* [EXERCISE INSTRUCTIONS]
Write all of the entries out again exactly, but not the images.

Saved data entries
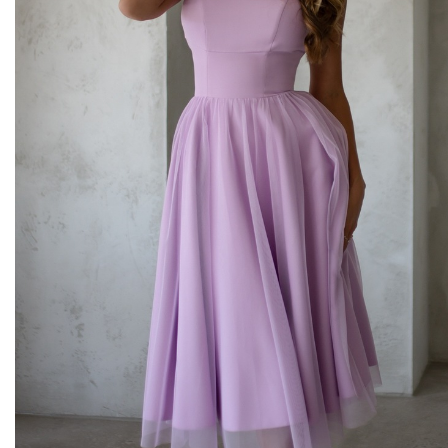
Midi kleitas
Vakarkleitas
Maxi kleitas
Skater kleitas
Mini kleitas
Adīt kleitas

* [SOLUTION FOR THIS EXERCISE]
Midi kleitas
Vakarkleitas
Maxi kleitas
Skater kleitas
Mini kleitas
Adīt kleitas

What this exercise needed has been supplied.